Richard Dixon | |
Birth Name: | Clifton Reginald Walker |
Birth Date: | 26 May 1905 |
Birth Place: | Forbes, New South Wales |
Death Date: | 7 March 1976 |
Death Place: | Bankstown, New South Wales |
Education: | International Lenin School |
Organization: | Australian Railways Union |
Party: | Communist Party of Australia |
Spouse: | Dorothy Jean Button |
Richard Dixon, born Clifton Reginald Walker (26 May 1905 - 7 March 1976) was an Australian trade unionist who served as national president of the Communist Party of Australia from 1948 to 1972.

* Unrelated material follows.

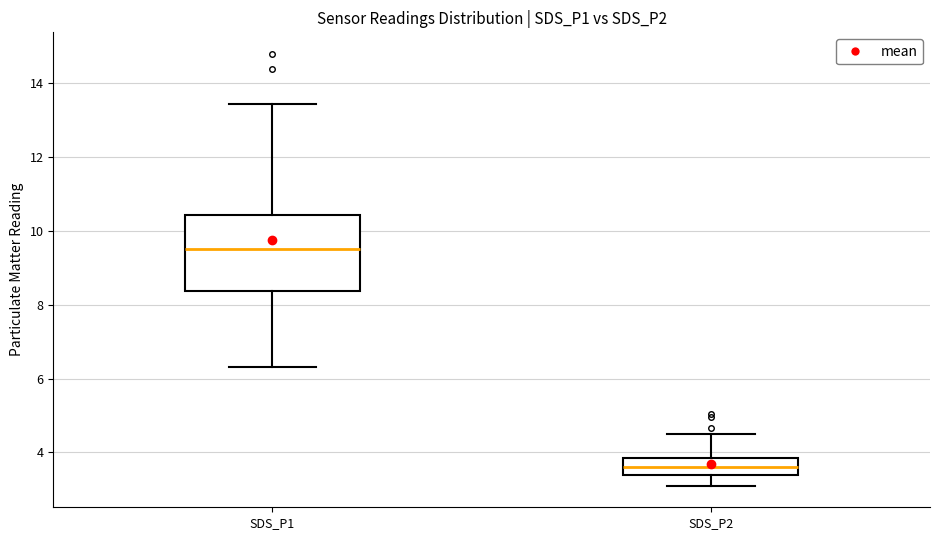

Reading left to right, transcribe this box plot: for each box, give where its median line is, the range the box spans, and where its two whiskers end, as read against the y-axis. The values are not printed on the chart, so give them approximately, as read against the axis.

SDS_P1: median 9.6, box 8.4 to 10.4, whiskers 6.4 to 13.4
SDS_P2: median 3.6, box 3.4 to 3.8, whiskers 3.2 to 4.6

He was born at Forbes to miner Henry Kidd Walker and Emily, née Wilmott, although the family soon moved to Lithgow. Reginald, as he was known, left school at fourteen and worked at a bicycle shop and then at a post office. He joined the New South Wales Government Railways and Tramways in 1925 and briefly joined the Australian Labor Party, although he was quickly drawn to the Communist Party of Australia (CPA). Moving to Sydney in 1928 to work at the railway parcels office, he became secretary of the CPA's Sydney branch in 1929, as well as secretary of the local branch of the Australian Railways Union. A supporter of independence from the Labor Party, he was involved in a successful push for leadership change in 1929 led by Lance Sharkey and Jack Miles, which brought with it a berth on the party's central executive committee, a position he held until 1974.
In January 1931, Walker embarked on a visit to the Soviet Union, attending the International Lenin School in Moscow. He returned to Australia in March 1933 and changed his name to Richard Dixon in an attempt to evade the attention of the security service, which had labelled him a "dangerous revolutionary". He became the CPA's general secretary in 1937. On 25 March 1939 he married Dorothy Jean Button at the registry office in North Sydney. He was elected national president of the CPA in 1948. In 1945 he attacked the White Australia policy as racist and offensive, and he represented the CPA at the Petrov royal commission in 1954. Although loyal to the Soviet Union, he agreed with the CPA's independent stance in the 1960s and disagreed with the 1968 invasion of Czechoslovakia. Dixon retired as national president of the CPA in 1972 and died in 1976 of hypertensive cardiovascular disease at Bankstown.